__SUPPLIED RECORDS__.

..............................

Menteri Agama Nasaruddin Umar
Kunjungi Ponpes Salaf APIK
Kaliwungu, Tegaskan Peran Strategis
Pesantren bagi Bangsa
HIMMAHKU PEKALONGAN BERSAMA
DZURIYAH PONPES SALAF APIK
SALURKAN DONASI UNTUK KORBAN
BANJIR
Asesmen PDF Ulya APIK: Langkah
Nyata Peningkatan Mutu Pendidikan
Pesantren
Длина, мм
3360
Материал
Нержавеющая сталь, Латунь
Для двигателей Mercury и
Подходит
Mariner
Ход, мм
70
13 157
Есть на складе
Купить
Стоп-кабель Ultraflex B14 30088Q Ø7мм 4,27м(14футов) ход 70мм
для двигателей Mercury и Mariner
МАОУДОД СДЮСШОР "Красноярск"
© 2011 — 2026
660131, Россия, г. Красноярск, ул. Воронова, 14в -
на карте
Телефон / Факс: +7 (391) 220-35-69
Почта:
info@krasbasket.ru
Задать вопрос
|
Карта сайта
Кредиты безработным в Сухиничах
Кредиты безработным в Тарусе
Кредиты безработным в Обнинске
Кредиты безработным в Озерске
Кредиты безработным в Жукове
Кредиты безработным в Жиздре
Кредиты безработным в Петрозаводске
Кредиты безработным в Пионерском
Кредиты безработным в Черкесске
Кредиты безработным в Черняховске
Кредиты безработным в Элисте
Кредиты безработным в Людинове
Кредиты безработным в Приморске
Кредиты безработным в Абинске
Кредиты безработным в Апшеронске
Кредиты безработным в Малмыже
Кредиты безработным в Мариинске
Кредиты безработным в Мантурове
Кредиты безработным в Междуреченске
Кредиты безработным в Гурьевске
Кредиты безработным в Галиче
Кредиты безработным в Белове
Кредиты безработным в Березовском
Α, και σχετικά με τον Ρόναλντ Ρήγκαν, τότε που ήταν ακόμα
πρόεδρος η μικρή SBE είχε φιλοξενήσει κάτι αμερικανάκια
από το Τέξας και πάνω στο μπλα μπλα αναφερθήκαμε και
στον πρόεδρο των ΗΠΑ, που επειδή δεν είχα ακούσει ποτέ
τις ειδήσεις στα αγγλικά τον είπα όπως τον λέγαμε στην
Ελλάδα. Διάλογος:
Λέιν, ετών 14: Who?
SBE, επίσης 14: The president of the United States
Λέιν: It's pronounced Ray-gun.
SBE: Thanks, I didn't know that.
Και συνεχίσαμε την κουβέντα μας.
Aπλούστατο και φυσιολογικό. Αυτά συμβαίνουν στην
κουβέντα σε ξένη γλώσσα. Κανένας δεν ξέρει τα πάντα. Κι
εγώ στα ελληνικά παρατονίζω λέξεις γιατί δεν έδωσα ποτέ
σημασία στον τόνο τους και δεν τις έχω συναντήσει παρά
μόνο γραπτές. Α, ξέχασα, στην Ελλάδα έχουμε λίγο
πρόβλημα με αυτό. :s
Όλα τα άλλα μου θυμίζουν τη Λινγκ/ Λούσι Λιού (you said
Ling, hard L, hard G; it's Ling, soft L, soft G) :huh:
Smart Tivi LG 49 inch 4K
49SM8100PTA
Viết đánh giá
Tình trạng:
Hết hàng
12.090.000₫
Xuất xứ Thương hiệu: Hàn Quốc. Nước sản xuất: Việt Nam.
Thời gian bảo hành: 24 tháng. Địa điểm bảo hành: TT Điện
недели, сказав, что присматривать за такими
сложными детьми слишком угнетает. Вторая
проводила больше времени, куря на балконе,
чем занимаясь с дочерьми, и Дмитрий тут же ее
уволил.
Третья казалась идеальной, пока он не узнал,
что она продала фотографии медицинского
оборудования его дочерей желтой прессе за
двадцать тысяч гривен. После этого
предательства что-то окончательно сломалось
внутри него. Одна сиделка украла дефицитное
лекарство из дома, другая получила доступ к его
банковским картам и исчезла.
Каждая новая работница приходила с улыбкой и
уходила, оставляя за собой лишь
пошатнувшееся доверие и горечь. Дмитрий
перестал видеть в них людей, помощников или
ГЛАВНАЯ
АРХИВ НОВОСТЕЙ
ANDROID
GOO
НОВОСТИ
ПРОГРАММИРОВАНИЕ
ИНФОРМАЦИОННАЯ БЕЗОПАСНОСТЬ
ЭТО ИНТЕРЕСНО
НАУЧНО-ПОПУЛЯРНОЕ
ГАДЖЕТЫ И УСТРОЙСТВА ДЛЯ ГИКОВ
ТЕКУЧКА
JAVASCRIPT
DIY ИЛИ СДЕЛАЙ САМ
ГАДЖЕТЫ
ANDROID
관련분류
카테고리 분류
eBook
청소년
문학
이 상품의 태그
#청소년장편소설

..............................

Can you put the text of all the records above into a single numbered list, one line per item, leaving out any blank lines?

__WRITTEN ANSWER__.
1. Menteri Agama Nasaruddin Umar
2. Kunjungi Ponpes Salaf APIK
3. Kaliwungu, Tegaskan Peran Strategis
4. Pesantren bagi Bangsa
5. HIMMAHKU PEKALONGAN BERSAMA
6. DZURIYAH PONPES SALAF APIK
7. SALURKAN DONASI UNTUK KORBAN
8. BANJIR
9. Asesmen PDF Ulya APIK: Langkah
10. Nyata Peningkatan Mutu Pendidikan
11. Pesantren
12. Длина, мм
13. 3360
14. Материал
15. Нержавеющая сталь, Латунь
16. Для двигателей Mercury и
17. Подходит
18. Mariner
19. Ход, мм
20. 70
21. 13 157
22. Есть на складе
23. Купить
24. Стоп-кабель Ultraflex B14 30088Q Ø7мм 4,27м(14футов) ход 70мм
25. для двигателей Mercury и Mariner
26. МАОУДОД СДЮСШОР "Красноярск"
27. © 2011 — 2026
28. 660131, Россия, г. Красноярск, ул. Воронова, 14в -
29. на карте
30. Телефон / Факс: +7 (391) 220-35-69
31. Почта:
32. info@krasbasket.ru
33. Задать вопрос
34. |
35. Карта сайта
36. Кредиты безработным в Сухиничах
37. Кредиты безработным в Тарусе
38. Кредиты безработным в Обнинске
39. Кредиты безработным в Озерске
40. Кредиты безработным в Жукове
41. Кредиты безработным в Жиздре
42. Кредиты безработным в Петрозаводске
43. Кредиты безработным в Пионерском
44. Кредиты безработным в Черкесске
45. Кредиты безработным в Черняховске
46. Кредиты безработным в Элисте
47. Кредиты безработным в Людинове
48. Кредиты безработным в Приморске
49. Кредиты безработным в Абинске
50. Кредиты безработным в Апшеронске
51. Кредиты безработным в Малмыже
52. Кредиты безработным в Мариинске
53. Кредиты безработным в Мантурове
54. Кредиты безработным в Междуреченске
55. Кредиты безработным в Гурьевске
56. Кредиты безработным в Галиче
57. Кредиты безработным в Белове
58. Кредиты безработным в Березовском
59. Α, και σχετικά με τον Ρόναλντ Ρήγκαν, τότε που ήταν ακόμα
60. πρόεδρος η μικρή SBE είχε φιλοξενήσει κάτι αμερικανάκια
61. από το Τέξας και πάνω στο μπλα μπλα αναφερθήκαμε και
62. στον πρόεδρο των ΗΠΑ, που επειδή δεν είχα ακούσει ποτέ
63. τις ειδήσεις στα αγγλικά τον είπα όπως τον λέγαμε στην
64. Ελλάδα. Διάλογος:
65. Λέιν, ετών 14: Who?
66. SBE, επίσης 14: The president of the United States
67. Λέιν: It's pronounced Ray-gun.
68. SBE: Thanks, I didn't know that.
69. Και συνεχίσαμε την κουβέντα μας.
70. Aπλούστατο και φυσιολογικό. Αυτά συμβαίνουν στην
71. κουβέντα σε ξένη γλώσσα. Κανένας δεν ξέρει τα πάντα. Κι
72. εγώ στα ελληνικά παρατονίζω λέξεις γιατί δεν έδωσα ποτέ
73. σημασία στον τόνο τους και δεν τις έχω συναντήσει παρά
74. μόνο γραπτές. Α, ξέχασα, στην Ελλάδα έχουμε λίγο
75. πρόβλημα με αυτό. :s
76. Όλα τα άλλα μου θυμίζουν τη Λινγκ/ Λούσι Λιού (you said
77. Ling, hard L, hard G; it's Ling, soft L, soft G) :huh:
78. Smart Tivi LG 49 inch 4K
79. 49SM8100PTA
80. Viết đánh giá
81. Tình trạng:
82. Hết hàng
83. 12.090.000₫
84. Xuất xứ Thương hiệu: Hàn Quốc. Nước sản xuất: Việt Nam.
85. Thời gian bảo hành: 24 tháng. Địa điểm bảo hành: TT Điện
86. недели, сказав, что присматривать за такими
87. сложными детьми слишком угнетает. Вторая
88. проводила больше времени, куря на балконе,
89. чем занимаясь с дочерьми, и Дмитрий тут же ее
90. уволил.
91. Третья казалась идеальной, пока он не узнал,
92. что она продала фотографии медицинского
93. оборудования его дочерей желтой прессе за
94. двадцать тысяч гривен. После этого
95. предательства что-то окончательно сломалось
96. внутри него. Одна сиделка украла дефицитное
97. лекарство из дома, другая получила доступ к его
98. банковским картам и исчезла.
99. Каждая новая работница приходила с улыбкой и
100. уходила, оставляя за собой лишь
101. пошатнувшееся доверие и горечь. Дмитрий
102. перестал видеть в них людей, помощников или
103. ГЛАВНАЯ
104. АРХИВ НОВОСТЕЙ
105. ANDROID
106. GOO
107. НОВОСТИ
108. ПРОГРАММИРОВАНИЕ
109. ИНФОРМАЦИОННАЯ БЕЗОПАСНОСТЬ
110. ЭТО ИНТЕРЕСНО
111. НАУЧНО-ПОПУЛЯРНОЕ
112. ГАДЖЕТЫ И УСТРОЙСТВА ДЛЯ ГИКОВ
113. ТЕКУЧКА
114. JAVASCRIPT
115. DIY ИЛИ СДЕЛАЙ САМ
116. ГАДЖЕТЫ
117. ANDROID
118. 관련분류
119. 카테고리 분류
120. eBook
121. 청소년
122. 문학
123. 이 상품의 태그
124. #청소년장편소설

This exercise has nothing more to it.